Fetching SMILE strings for a given number of SDF files of chemical compounds is not such a trivial task. We can quickly obtain them using RDKit or OpenBabel. But what if you don’t have SDF files of ligands in the first place? All you have is Ligand IDs from PDB. If they are a few then you can think of downloading SDF files manually but still, it seems time-consuming, especially when you have multiple compounds to work with. Therefore, we provide a Python script that will read all Ligand IDs and fetch their SDF files, and will finally convert them into SMILE strings.
pdb_ligand_id-to-smi.ipynb is a Python notebook that will fetch SMILES for each ligand ID using RDKit [1] provided in a CSV file.
Requirements
This script requires Python3 and uses RDKit along with some additional packages. Install them using the following commands.

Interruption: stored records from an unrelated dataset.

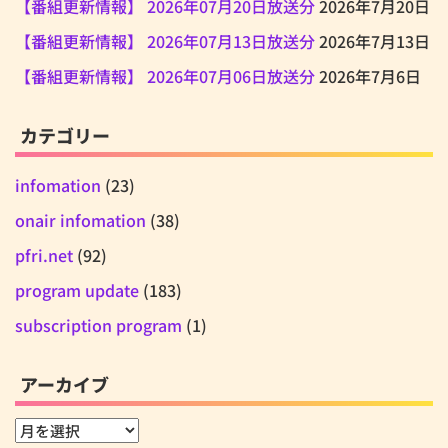
【番組更新情報】 2026年07月20日放送分
2026年7月20日
【番組更新情報】 2026年07月13日放送分
2026年7月13日
【番組更新情報】 2026年07月06日放送分
2026年7月6日
カテゴリー
infomation
(23)
onair infomation
(38)
pfri.net
(92)
program update
(183)
subscription program
(1)
アーカイブ
ア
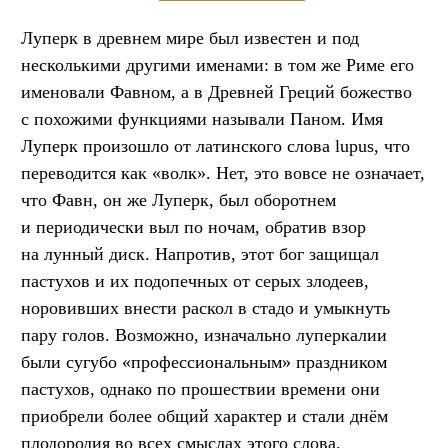
Луперк в древнем мире был известен и под
несколькими другими именами: в том же Риме его
именовали Фавном, а в Древней Греций божество
с похожими функциями называли Паном. Имя
Луперк произошло от латинского слова lupus, что
переводится как «волк». Нет, это вовсе не означает,
что Фавн, он же Луперк, был оборотнем
и периодически выл по ночам, обратив взор
на лунный диск. Напротив, этот бог защищал
пастухов и их подопечных от серых злодеев,
норовивших внести раскол в стадо и умыкнуть
пару голов. Возможно, изначально луперкалии
были сугубо «профессиональным» праздником
пастухов, однако по прошествии времени они
приобрели более общий характер и стали днём
плодородия во всех смыслах этого слова.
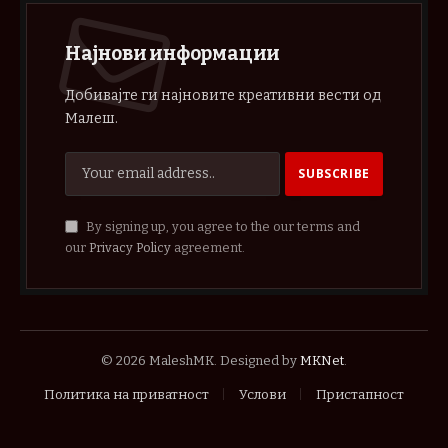
Најнови информации
Добивајте ги најновите креативни вести од
Малеш.
By signing up, you agree to the our terms and
our
Privacy Policy
agreement.
© 2026 MaleshMK. Designed by
MKNet
.
Политика на приватност
Услови
Пристапност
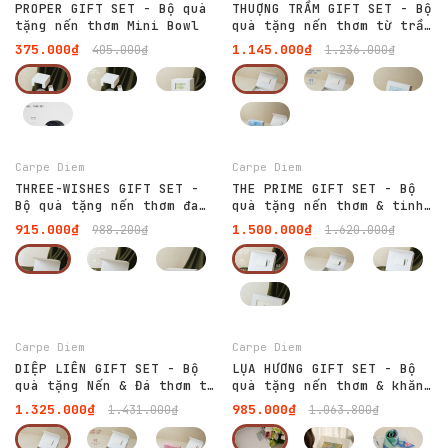
PROPER GIFT SET - Bộ quà
THUỢNG TRẦM GIFT SET - Bộ
tặng nến thơm Mini Bowl
quà tặng nến thơm từ trầm
hương Việt Nam
375.000₫
1.145.000₫
405.000₫
1.236.000₫
-7%
-7%
Carpe Diem
Carpe Diem
THREE-WISHES GIFT SET -
THE PRIME GIFT SET - Bộ
Bộ quà tặng nến thơm đa
quà tặng nến thơm & tinh
dạng trải nghiệm
dầu thơm cao cấp
915.000₫
1.500.000₫
988.200₫
1.620.000₫
-7%
-7%
Carpe Diem
Carpe Diem
DIỆP LIÊN GIFT SET - Bộ
LỤA HƯƠNG GIFT SET - Bộ
quà tặng Nến & Đá thơm từ
quà tặng nến thơm & khăn
cảm hứng Hoa Sen
lụa
1.325.000₫
985.000₫
1.431.000₫
1.063.800₫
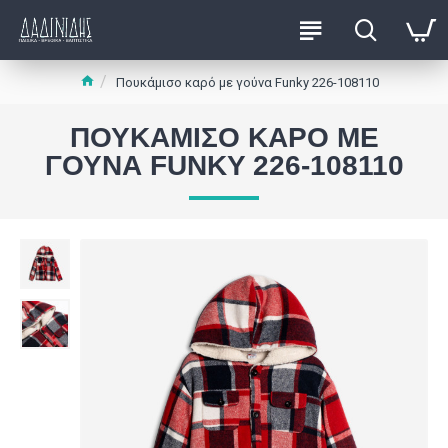
Πουκάμισο καρό με γούνα Funky 226-108110
ΠΟΥΚΆΜΙΣΟ ΚΑΡΌ ΜΕ
ΓΟΎΝΑ FUNKY 226-108110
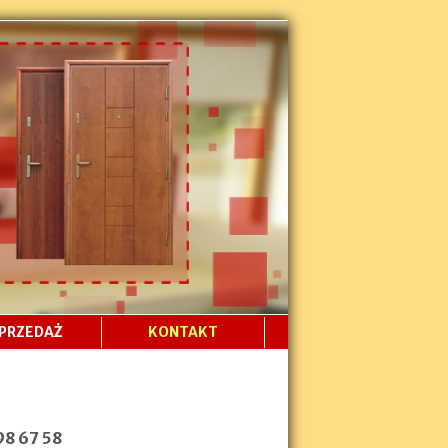
PRZEDAŻ
KONTAKT
98 67 58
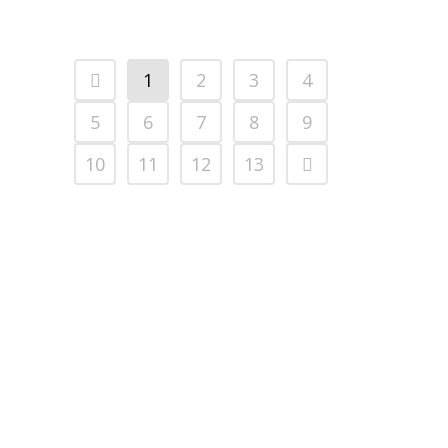
1
2
3
4
5
6
7
8
9
10
11
12
13
MENU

$ conda create -c conda-forge -n my-rdkit-env rdkit
$ conda activate my-rdkit-env
$ conda install pandas
Usage
Provide all Ligand IDs in the ‘lig-ids.csv‘ file and save it. Run the Jupyter notebook to get the results. The script will read ligand IDs, then download their respective SDF files, followed by combining them into a single SDF file. Finally, it will fetch SMILES from RDKit and write results in the ‘smiles.txt‘ file.
Availability
The script is available on GitHub in the ‘cheminformatics‘ repository.
References
- Landrum, G. (2013). Rdkit documentation. Release, 1 (1-79), 4.